Home>>read With This Heart free online

With This Heart(71)

By:R. S. Grey


“             She had a few demands for today.” I looked down at the note cards shaking in my hands so much that I couldn’t actually read the scribbled words anymore. I recalled the night in the hospital when we were supposed to be sleeping in our separate rooms, but the nurses looked the other way. We stayed up late laying out what our funerals would be like as if it was one big joke.

“             She wanted all of her old friends from school to be here.” I looked up to where a group of teenagers sat wiping tears away with tissues. I hadn’t seen any of them visit Caroline in recent months. “She wanted the service to be outside. A place she rarely got to visit in the last few weeks.” And then I smiled at the last request. “She also demanded that I bring Orlando Bloom as my date. I tried to contact his people, but I never heard back, so instead I brought this.” I motioned toward the lifeless prop next to me. I’d searched everywhere around town and could only find a cut-out of him dressed as an elf from Lord of The Rings. The top of the cardboard was bending forward so that his bow looked rather limp.
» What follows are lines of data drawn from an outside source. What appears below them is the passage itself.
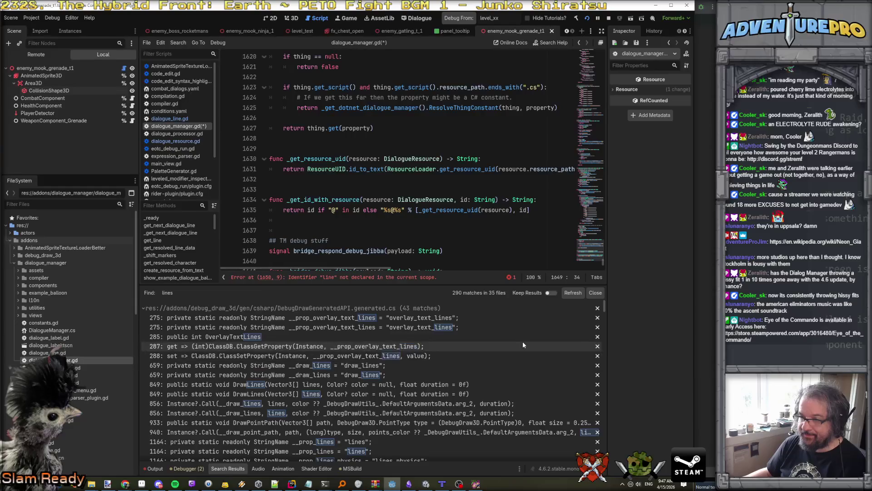
click(154, 310)
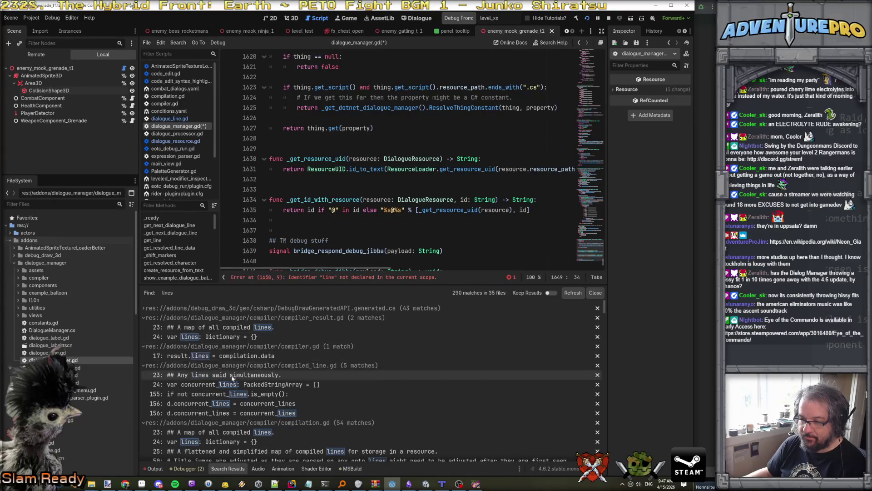
click(221, 338)
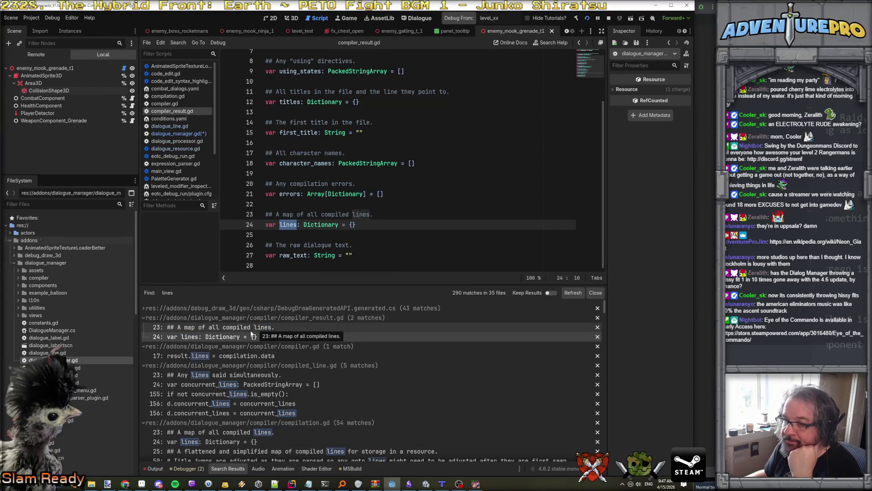
scroll(246, 334, down, 2)
scroll(244, 375, down, 1)
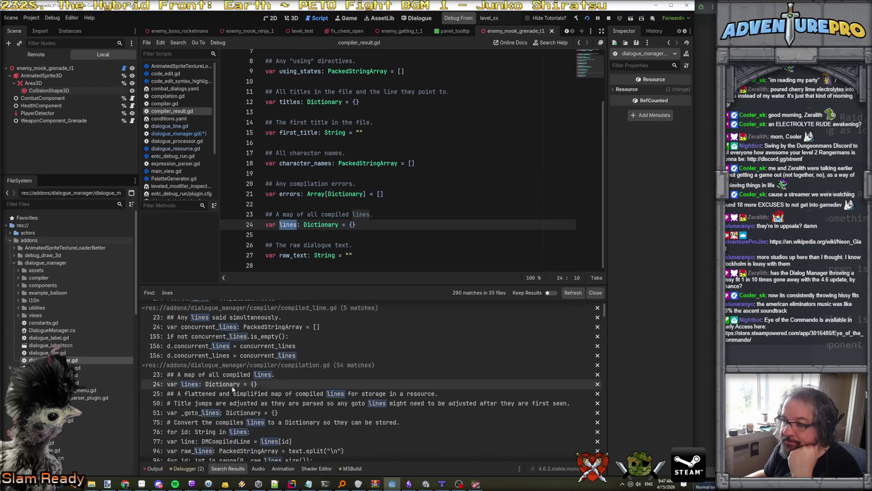
click(231, 384)
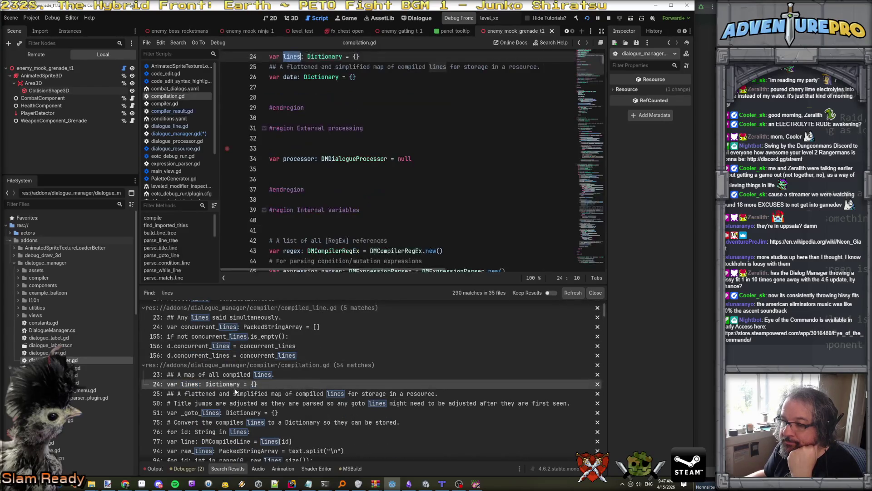
click(241, 394)
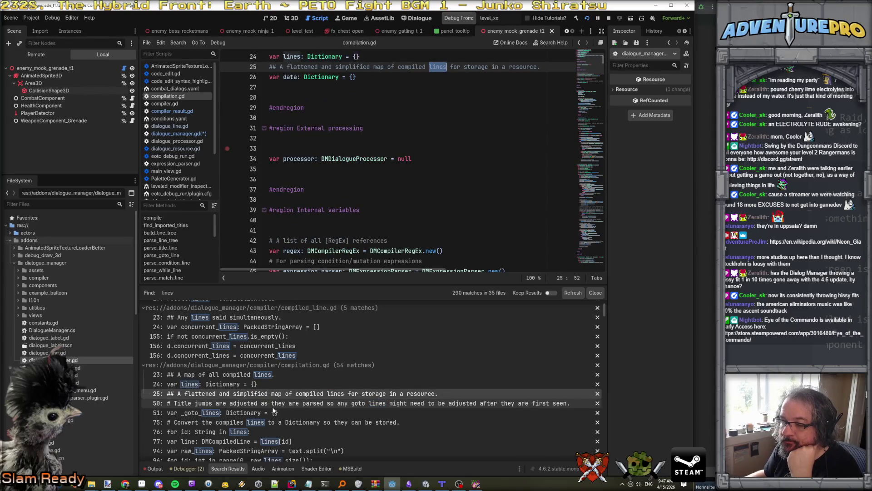
scroll(275, 408, down, 5)
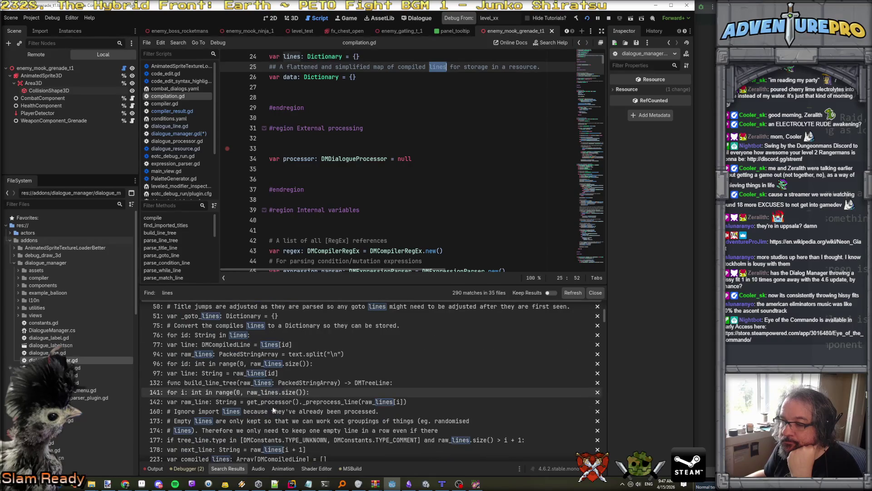
scroll(262, 378, down, 1)
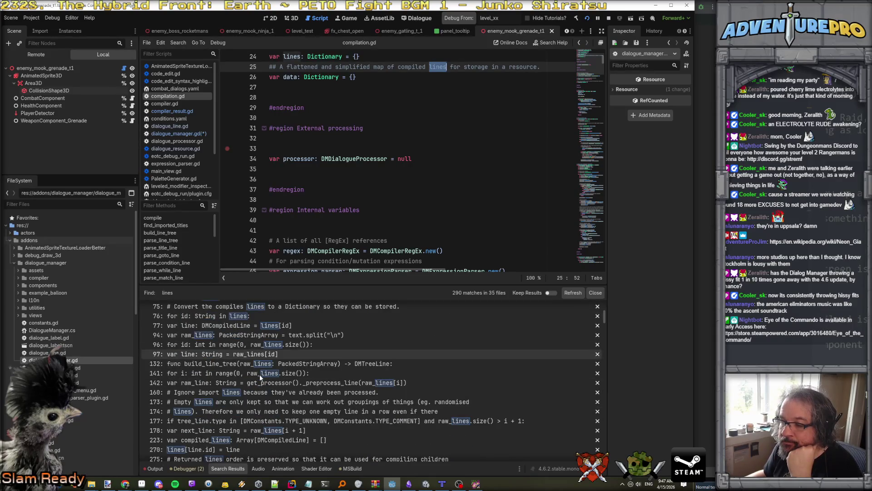
scroll(250, 395, down, 3)
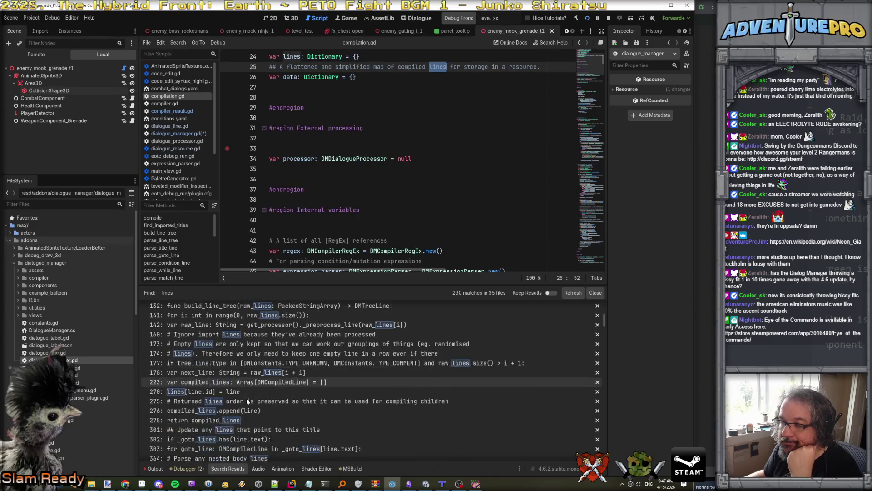
scroll(248, 395, down, 2)
click(215, 354)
I cleared my throat and pressed on. “I told her that I would play “Sweet Caroline” as a joke. She forbid me under penalty of death,” I paused at the finality of that word before taking a deep breath and continuing, “but Caroline was my best friend. We were there to push each other’s buttons, so in one last attempt to annoy her…”

I bent down and hit play on the iPod lying next to the podium. Neil Diamond’s voice began to croon through the speakers as I took a step back. I had to stay up front while the song played so that I could take the iPod and candle off at the end. My eyes scanned the rows of people, taking in the crowd. They all held sad smiles and wet tissues. I didn’t recognize most of them. They must have been her relatives. So many of them shared her dark brown hair. My parents were up front with Caroline’s mom and dad.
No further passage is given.